Prokuratura: przyjrzymy się AntyKomor.pl
Śledczy nie wiedzą, czy podejmą jakieś działania względem witryny. Strona komentująca dokonania prezydenta została reaktywowana we wtorek.
2011-06-07, 20:23
Posłuchaj
Śledczy nie wiedzą, czy podejmą jakieś działania względem witryny. Strona komentująca dokonania prezydenta została reaktywowana we wtorek.
Prokuratura w Tomaszowie Mazowieckim zapowiedziała, że przyjrzy się reaktywowanej witrynie. W tej chwili jest w jej sprawie prowadzone śledztwo.
Na stronie od sierpnia zeszłego roku gromadzone były materiały dotyczące prezydenta Bronisława Komorowskiego.

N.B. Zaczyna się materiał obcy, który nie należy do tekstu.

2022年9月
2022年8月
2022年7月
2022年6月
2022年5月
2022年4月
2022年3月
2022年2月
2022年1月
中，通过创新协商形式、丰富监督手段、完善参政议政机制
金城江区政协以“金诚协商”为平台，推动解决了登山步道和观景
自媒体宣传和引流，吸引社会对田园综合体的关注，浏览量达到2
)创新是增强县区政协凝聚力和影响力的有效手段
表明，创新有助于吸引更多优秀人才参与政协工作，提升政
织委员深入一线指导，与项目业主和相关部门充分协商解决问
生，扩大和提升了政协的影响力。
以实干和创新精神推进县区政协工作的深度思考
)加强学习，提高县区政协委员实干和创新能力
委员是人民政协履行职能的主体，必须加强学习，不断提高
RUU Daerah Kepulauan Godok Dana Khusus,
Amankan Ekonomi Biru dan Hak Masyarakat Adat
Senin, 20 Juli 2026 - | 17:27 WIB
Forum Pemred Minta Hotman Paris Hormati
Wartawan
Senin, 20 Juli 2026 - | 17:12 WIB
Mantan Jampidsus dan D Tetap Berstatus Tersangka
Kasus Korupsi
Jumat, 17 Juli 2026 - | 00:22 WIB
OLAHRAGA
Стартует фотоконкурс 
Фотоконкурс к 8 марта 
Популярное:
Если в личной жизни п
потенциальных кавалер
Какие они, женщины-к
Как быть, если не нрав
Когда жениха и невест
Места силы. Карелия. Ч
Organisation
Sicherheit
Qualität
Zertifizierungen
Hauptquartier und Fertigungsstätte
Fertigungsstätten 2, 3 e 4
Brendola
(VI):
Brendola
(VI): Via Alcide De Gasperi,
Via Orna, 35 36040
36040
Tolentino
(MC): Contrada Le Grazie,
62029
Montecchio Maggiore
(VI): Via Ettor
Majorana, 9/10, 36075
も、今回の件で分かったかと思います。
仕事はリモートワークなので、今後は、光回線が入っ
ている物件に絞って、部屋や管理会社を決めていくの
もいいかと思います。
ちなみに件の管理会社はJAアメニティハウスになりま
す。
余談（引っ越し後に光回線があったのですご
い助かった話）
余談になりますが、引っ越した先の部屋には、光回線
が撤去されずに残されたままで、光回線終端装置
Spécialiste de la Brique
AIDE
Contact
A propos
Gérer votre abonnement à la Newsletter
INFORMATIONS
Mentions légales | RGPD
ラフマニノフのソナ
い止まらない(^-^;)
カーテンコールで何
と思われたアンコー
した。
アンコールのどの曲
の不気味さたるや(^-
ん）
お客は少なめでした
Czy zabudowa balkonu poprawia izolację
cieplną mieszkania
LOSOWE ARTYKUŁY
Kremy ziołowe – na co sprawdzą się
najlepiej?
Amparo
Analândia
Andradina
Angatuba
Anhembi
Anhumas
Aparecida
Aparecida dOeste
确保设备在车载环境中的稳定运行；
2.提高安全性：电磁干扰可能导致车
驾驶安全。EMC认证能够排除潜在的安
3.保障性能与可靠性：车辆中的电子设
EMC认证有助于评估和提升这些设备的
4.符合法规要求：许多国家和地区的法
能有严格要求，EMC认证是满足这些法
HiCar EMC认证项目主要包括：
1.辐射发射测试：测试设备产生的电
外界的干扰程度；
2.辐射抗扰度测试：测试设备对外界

Zdaniem funkcjonariuszy Agencji Bezpieczeństwa Wewnętrznego, w serwisie „zainstalowano zdjęcia przedstawiające prezydenta jako: prostytutkę, homoseksualistę, pijaka, uczestnika czynności seksualnych, porównujące go do Józefa Stalina oraz innych polityków byłego ZSRR”. Dodatkowo z witryny można było ściągnąć proste gry: „Komor-killer” i „Komor-szoter”, które polegały na rzucaniu w prezydenta różnymi przedmiotami, dopóki nie umarł.
REKLAMA
Witryna Antykomor.pl została zamknięta 25 maja, po tym jak do mieszkania jej autora weszli funkcjonariusze ABW i policjanci. Dom Roberta Frycza został przeszukany, a sprzęt którego używał do tworzenia strony - zabezpieczony. Autor satyrycznego serwisu złożył w prokuraturze doniesienie na funkcjonariuszy, którzy jego zdaniem przekroczyli swoje uprawnienia.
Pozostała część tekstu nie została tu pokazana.